How to defend against prompt injection
Effective defense assumes the model will be influenced and limits the blast radius when it is. The controls that matter are system-level and runtime-level, not prompt-level:
- Least-privilege tool access. Give the model only the tools and scopes it needs. Most high-impact agent failures are authorization failures, not model failures.
- Validate tool arguments against policy. Check what the model asks a tool to do before the tool does it, rather than trusting the model's output.
- Sandbox execution and separate domains. Keep file access, network access, retrieval, and memory in separate, constrained domains so a foothold in one does not become control of all.
- Gate irreversible actions. Require explicit confirmation for actions that move money, change access, or delete data.
- Monitor at runtime. Watch the tool calls, arguments, side effects, and cross-system pivots the model actually performs, so an injected instruction that turns into a harmful action is detected when it executes, not guessed at from the text.
That last point is where runtime intelligence changes the picture. Prompt hygiene tries to predict bad input. Runtime visibility observes real behavior, which is what an injected instruction ultimately has to become to cause harm. Kodem's approach to securing the AI application stack treats the model as untrusted input and focuses on what executes, and its application detection and response capability is designed to detect the moment behavior crosses from normal into exploit.
Prompt injection and the broader agentic attack chain
Prompt injection is best understood as initial access in a longer chain.
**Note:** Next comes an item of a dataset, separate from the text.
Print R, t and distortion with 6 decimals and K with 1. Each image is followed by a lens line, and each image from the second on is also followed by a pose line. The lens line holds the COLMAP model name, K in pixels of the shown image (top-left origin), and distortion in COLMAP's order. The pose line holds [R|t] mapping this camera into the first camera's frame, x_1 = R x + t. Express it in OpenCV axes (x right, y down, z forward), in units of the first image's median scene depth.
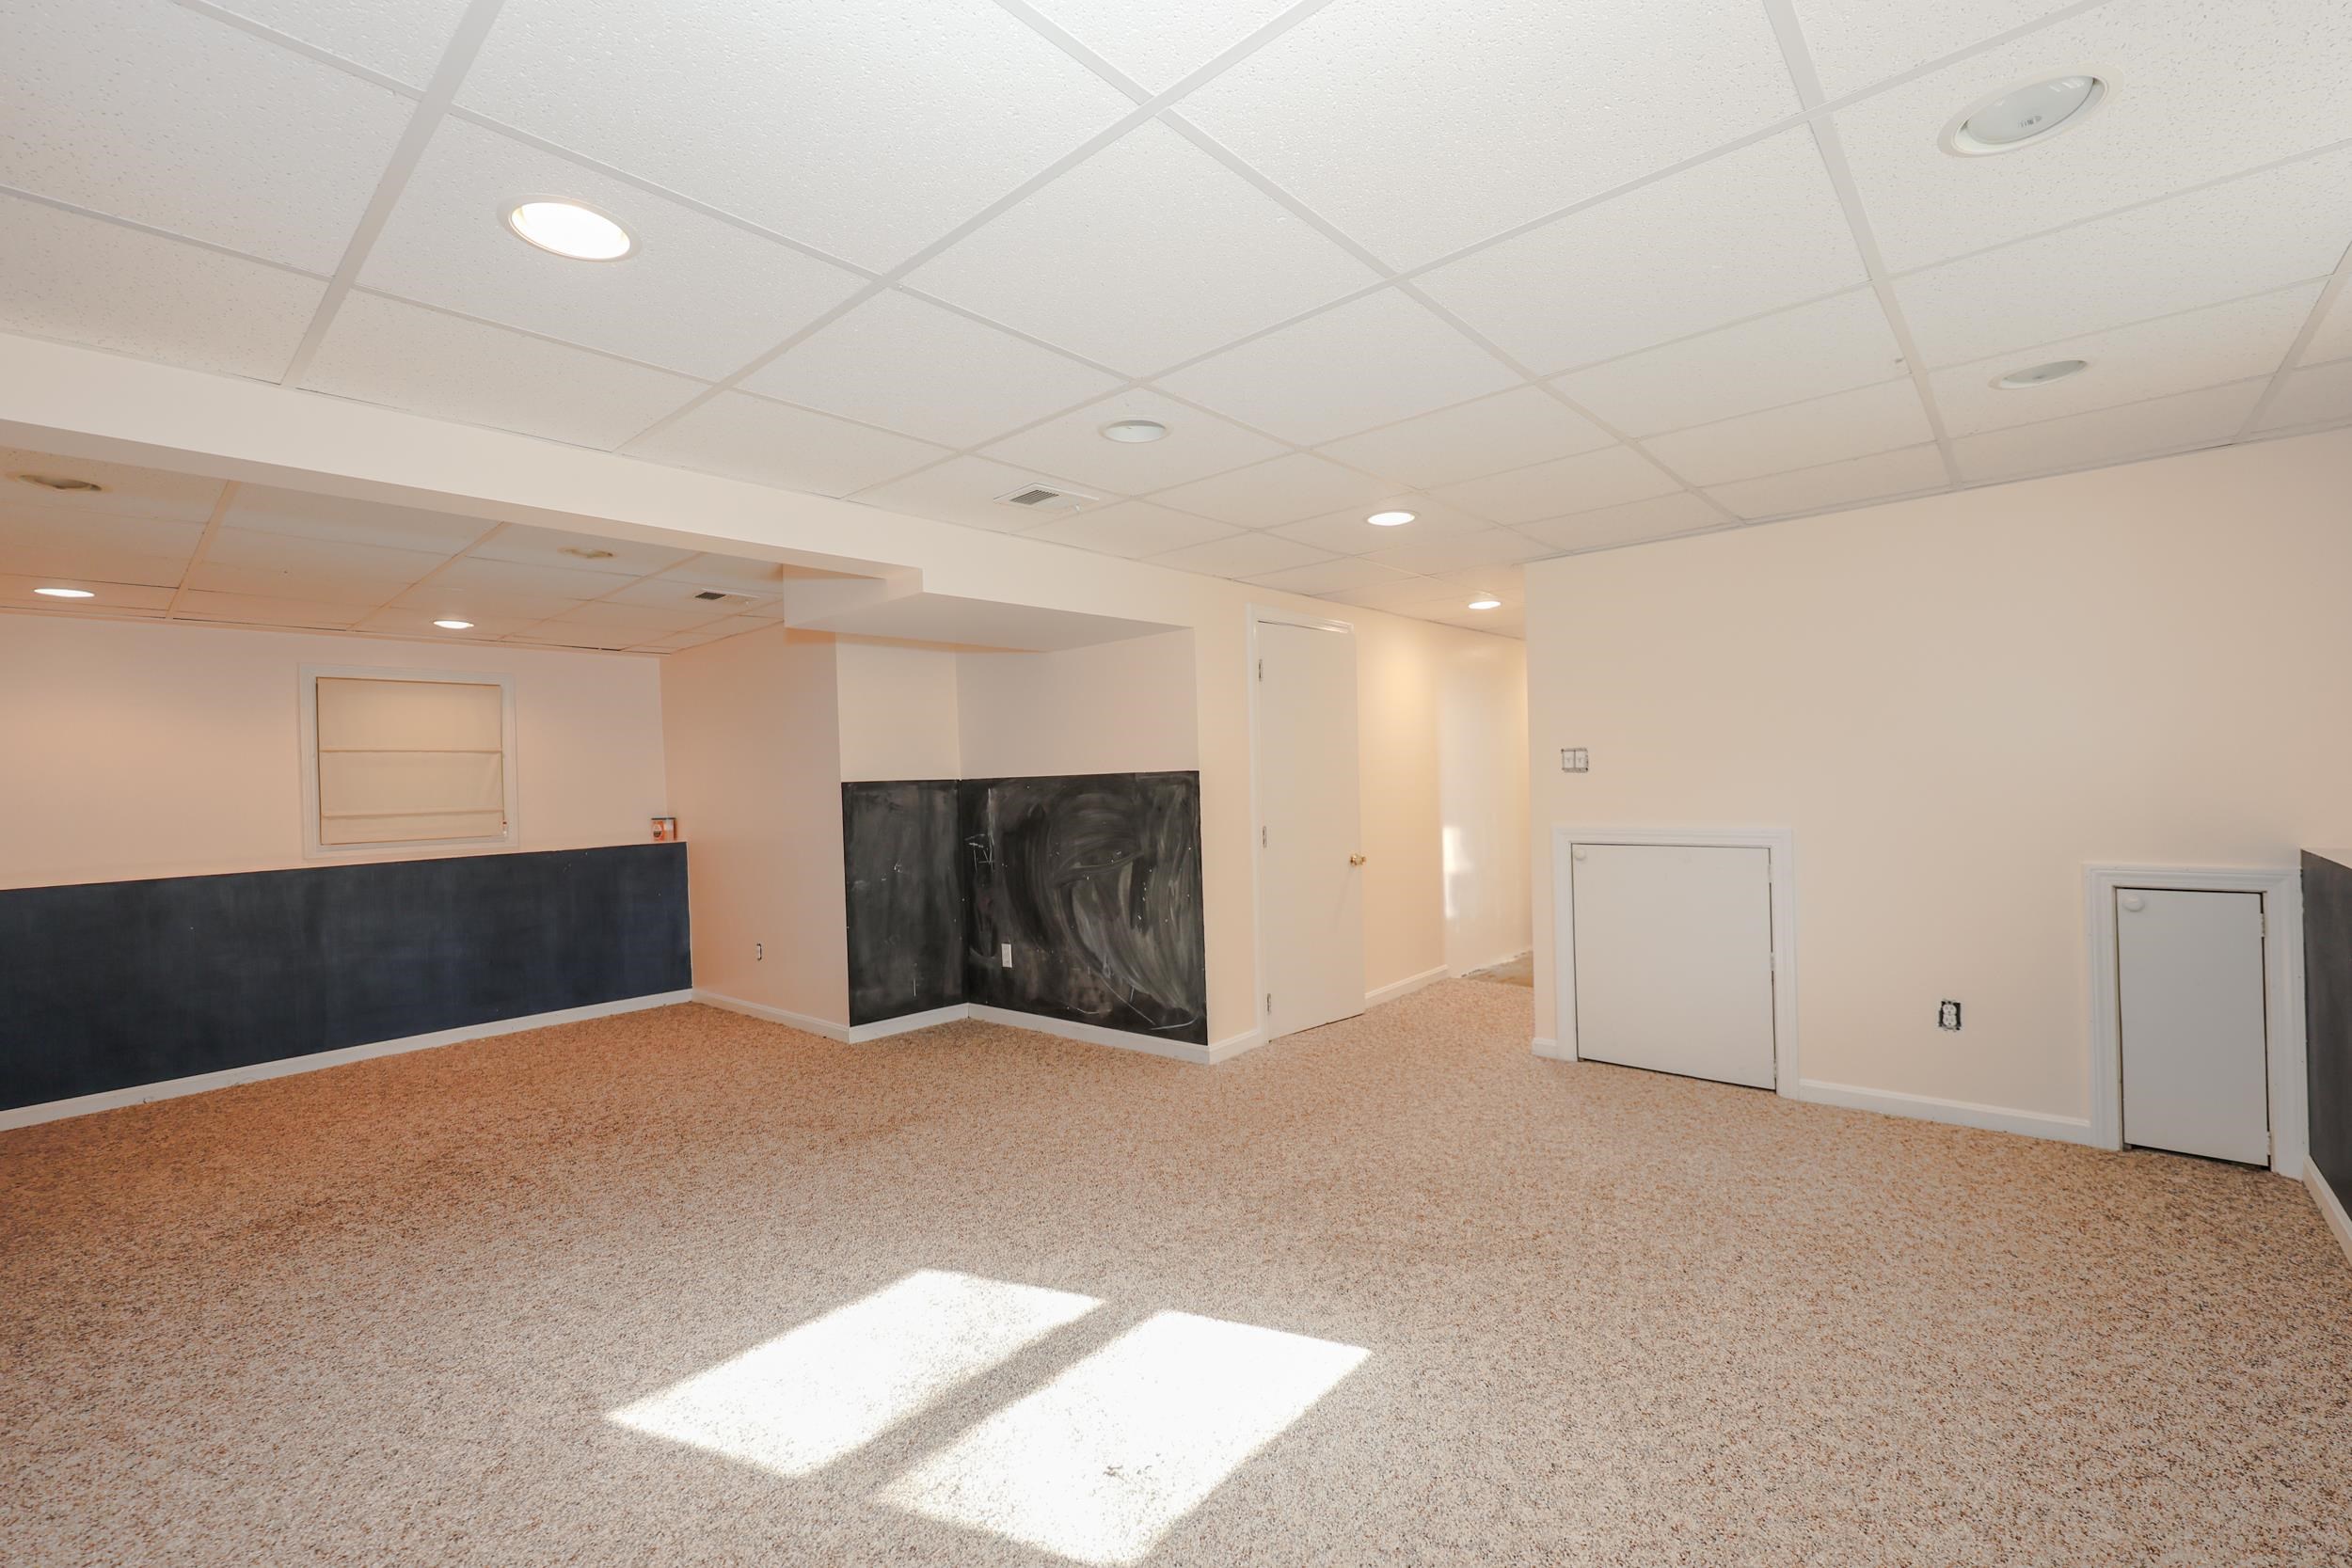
lens RADIAL K [[978.9, 0, 1173.0], [0, 978.9, 788.1], [0, 0, 1]] dist [0.001222, 0.000139]
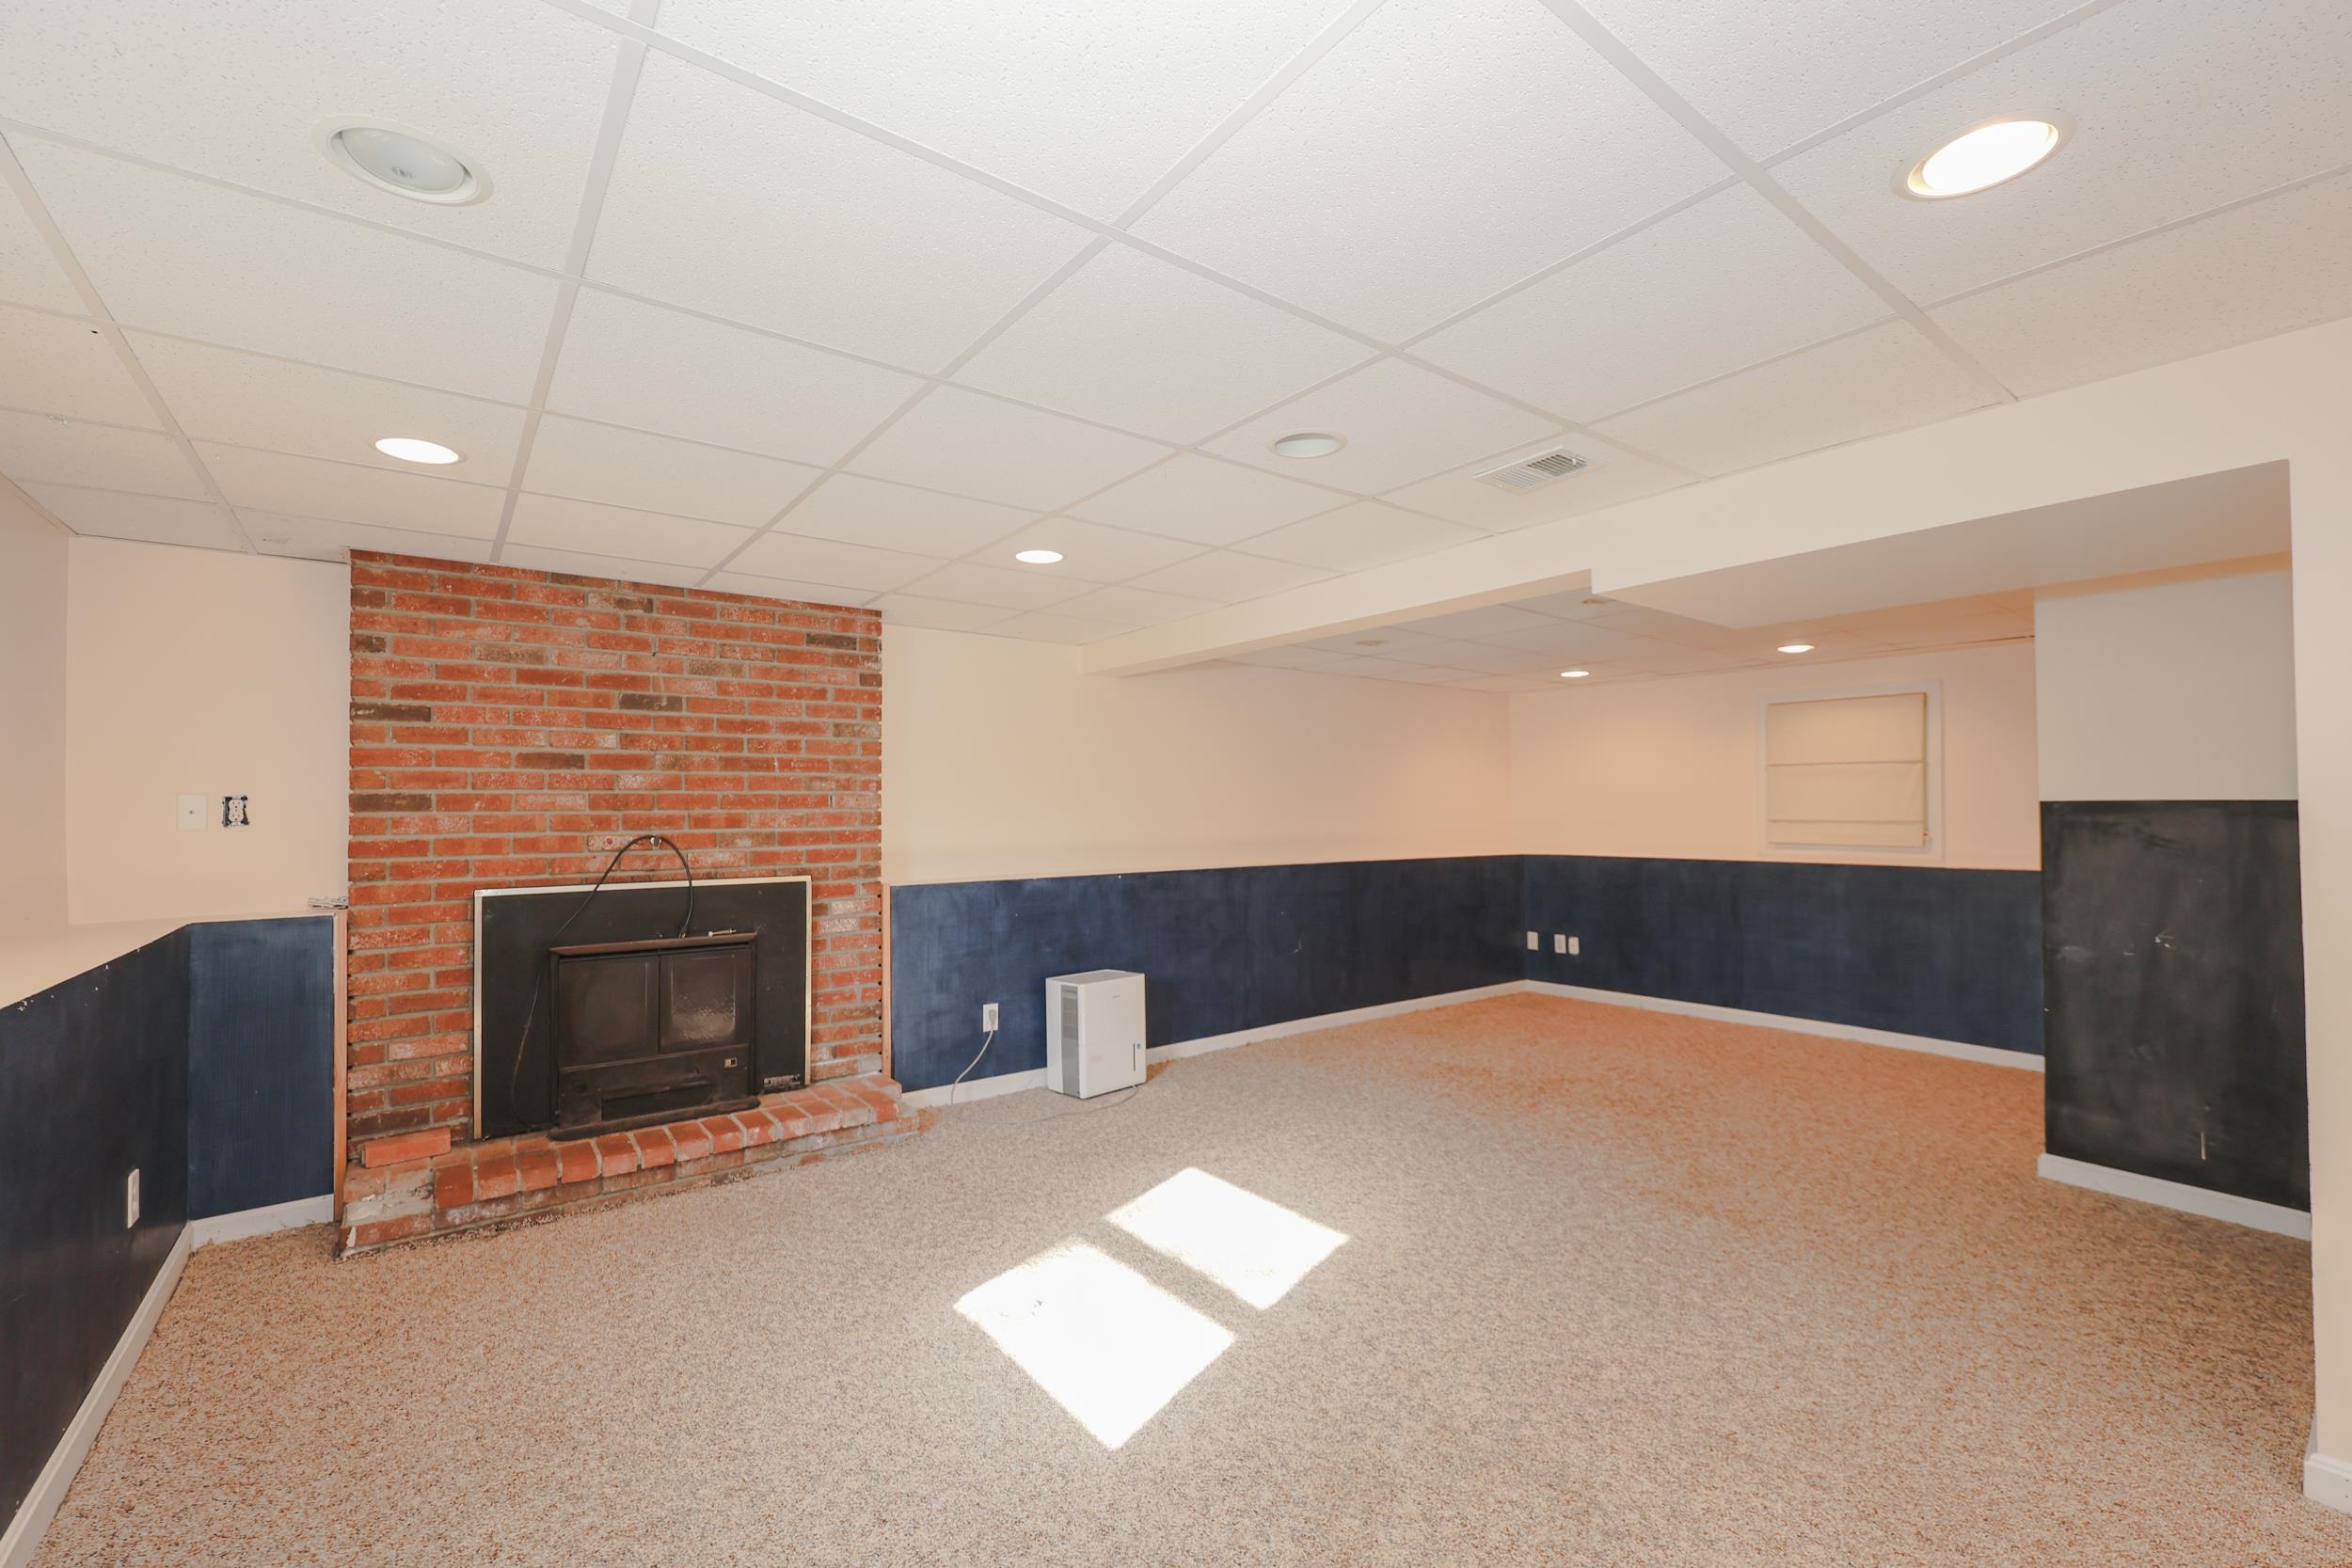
lens RADIAL K [[975.4, 0, 1181.0], [0, 975.4, 797.7], [0, 0, 1]] dist [-0.001573, -0.000046]
pose [[-0.165925, 0.021161, -0.985911, 0.668624], [-0.004508, 0.999743, 0.022217, -0.031630], [0.986128, 0.008131, -0.165787, 0.751548]]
After the foothold, real damage requires tool access, excessive permissions, autonomous execution, and weak oversight. Defending the chain means containing capability at every step, not just hardening the prompt. We explore that argument in depth in Prompt Injection Was Never the Real Problem, and place it in the wider context of AI application security.
Frequently Asked Questions
- What is prompt injection? Prompt injection is an attack where crafted input makes a large language model follow an attacker's instructions instead of the developer's. It is ranked LLM01, the top risk, in the OWASP Top 10 for LLM Applications.
- What is the difference between prompt injection and jailbreaking? Jailbreaking targets the model's safety training to produce content it was trained to refuse. Prompt injection targets the application to change what the model does, such as calling a tool or exfiltrating data. A system can be compromised by prompt injection with no jailbreak at all.
- What is indirect prompt injection? Indirect prompt injection hides malicious instructions in content the model later reads, such as a web page, document, email, or a record retrieved from a vector database. The attacker never needs direct access to the application; they only need their content to reach the model's context.
- Can prompt injection be fully prevented? No model update eliminates it, because instructions and data share the same channel. You raise the bar with filtering and fine-tuning, but the durable defense is to treat the model as untrusted and contain what it can do through least privilege, sandboxing, and runtime monitoring.
- Is prompt injection in the OWASP Top 10? Yes. Prompt injection is LLM01, the number one entry in the OWASP Top 10 for LLM Applications.